July 15, 2008

Thailand: Coup? New Politics? Rule of Law?

Thai politics six months from now?

Some people have given up trying to understand current events in Thailand. They figure, I suppose, that they will pick up the thread once it’s all sorted.

That thread has several possible endings.

It might be a Democrat Party led coalition government in power, aided by military machinations of some form. Thaksin Shinawatra would be in exile (if he can get away), with ex-prime minister Samak sunk by allegations of corruption relating to the time he served as Bangkok Mayor. This possibility emerges on the assumption that the various court cases against Thaksin and the government proceed, and the coalition government splinters in the face of indictments and the dissolution of pro-Thaksin political influence.

Another possibility would be a resurgent People’s Power Party (PPP) government (sans Samak?). This outcome would require more of the counter demonstrations that are breaking out across the country against the People’s Alliance for Democracy (PAD). This is the so-called “Udon model”, which entails breaking up PAD rallies wherever they occur in the provinces. Empowered by the mass mobilisation of its support base, the government would simultaneously amend the constitution and in doing so end the cases on corruption and party dissolution. This outcome would assume significant military support to offset anti-Thaksin forces in the military.

To get that outcome would require a judicial revolution of its own. It would mean invalidating the work of the Assets Examination Committee (which was the body that forwarded some of the corruption cases to the courts) by claiming that it had no legitimate legal status because it was established by the coup group. But for sixty years, laws that have been issued by military juntas have been judged legally binding by the Supreme Court. Such decrees and laws remain in force today. The status of ‘coup law’ was recently re-affirmed by the Constitution Court in regard to the AEC. However, in the face of mass mobilisation - and one assumes some degree of military backing to the government - the courts might revisit the question.

Alternatively, pressure may be applied to have the various cases withdrawn, thus avoiding a legal challenge that might unravel the entire system. For that to occur some deal might be done that brings about a political truce. Not many people can imagine a truce right now.
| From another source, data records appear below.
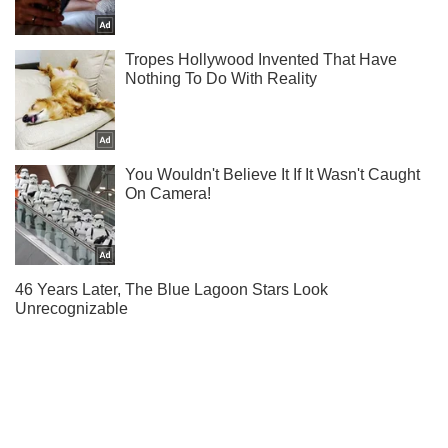
Не пропусти блискавку! Підписуйся на нас в Telegram
Підписатись
Підписатись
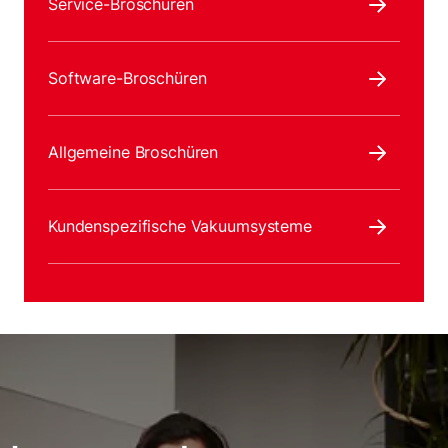
Service-Broschüren
Software-Broschüren
Allgemeine Broschüren
Kundenspezifische Vakuumsysteme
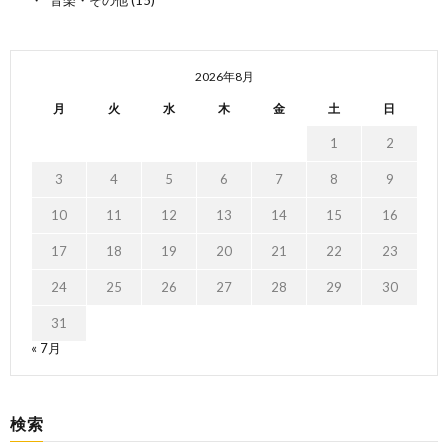
2026年8月
月
火
水
木
金
土
日
1
2
3
4
5
6
7
8
9
10
11
12
13
14
15
16
17
18
19
20
21
22
23
24
25
26
27
28
29
30
31
« 7月
検索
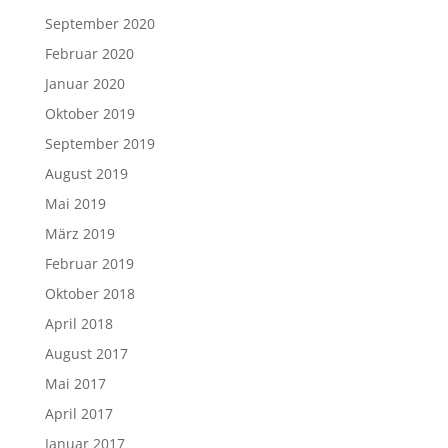
September 2020
Februar 2020
Januar 2020
Oktober 2019
September 2019
August 2019
Mai 2019
März 2019
Februar 2019
Oktober 2018
April 2018
August 2017
Mai 2017
April 2017
Januar 2017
Another possibility is a coup d’etat against the government. It is hard to imagine such a coup d’etat merely restoring the situation preceding the elections in 2007. This is where PAD’s ideas of recasting politics into a “functional democracy” of occupational representation comes to the fore. By appointing most representatives to parliament in the post-coup environment, and making this permanent in accordance with PAD's New Politics , pro-Thaksin forces would be marginalised. Such a system could only emerge with immense acts of repression and endure with the same.

There is a less destabilising possibility.
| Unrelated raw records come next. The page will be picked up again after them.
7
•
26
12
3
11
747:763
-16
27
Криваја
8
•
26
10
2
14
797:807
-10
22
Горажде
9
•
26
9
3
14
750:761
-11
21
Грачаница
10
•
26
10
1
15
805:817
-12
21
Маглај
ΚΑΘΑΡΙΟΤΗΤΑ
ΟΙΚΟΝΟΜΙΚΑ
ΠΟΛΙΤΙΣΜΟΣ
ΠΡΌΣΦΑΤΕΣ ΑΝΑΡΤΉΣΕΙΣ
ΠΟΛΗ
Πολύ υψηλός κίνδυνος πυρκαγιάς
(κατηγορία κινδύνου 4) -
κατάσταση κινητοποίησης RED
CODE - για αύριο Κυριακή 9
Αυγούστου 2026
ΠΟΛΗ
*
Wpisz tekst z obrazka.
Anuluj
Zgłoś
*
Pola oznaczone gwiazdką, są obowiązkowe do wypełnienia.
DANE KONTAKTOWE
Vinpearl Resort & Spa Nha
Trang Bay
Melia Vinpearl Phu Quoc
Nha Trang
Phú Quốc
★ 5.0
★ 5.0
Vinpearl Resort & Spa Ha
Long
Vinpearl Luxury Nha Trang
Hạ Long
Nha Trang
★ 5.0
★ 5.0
The PPP government could muddle through in its own way, surviving or stumbling according to parliamentary convention. An agreement could be reached on a constitutional amendment that abolishes Article 237 (see below) dealing with party dissolution, and which currently looms over the Coalition government. In return, the cases relating to corruption would proceed. All parties would pledge to non-interference in the courts and support a fair trial.

Undoubtedly, something else will happen.

Article on Party Dissolution in 2007 Constitution

"Section 237. Any candidate in an election, who has committed, created or supported any person to commit any act in violation of the Organic Act on Election of Members of the House of Representatives and the Taking of Office of Senators or orders and announcements of the Election Commission, causing the election not to be proceeded in an honest and fair manner, shall be deprived of his or her voting rights in accordance with the Organic Act on Election of Members of the House of Representatives and the Taking of Office of Senators.

If any such act of person under paragraph one appears to have convincing evidence that the leader or an executive member of his or her political party has acknowledged or ignored that action or has known of the act but failed to prevent or rectify it in order to ensure an honest and fair election, that political party is assumed to have sought to gain power in state administration by means other than what is provided in Section 68 of the Constitution, and in case the Constitutional Court consequently orders its dissolution, the voting rights of its leader and executive board members shall be revoked for a period of 5 years as from the date of issuance of the party dissolution order."

Taken from an unofficial translation of the constitution.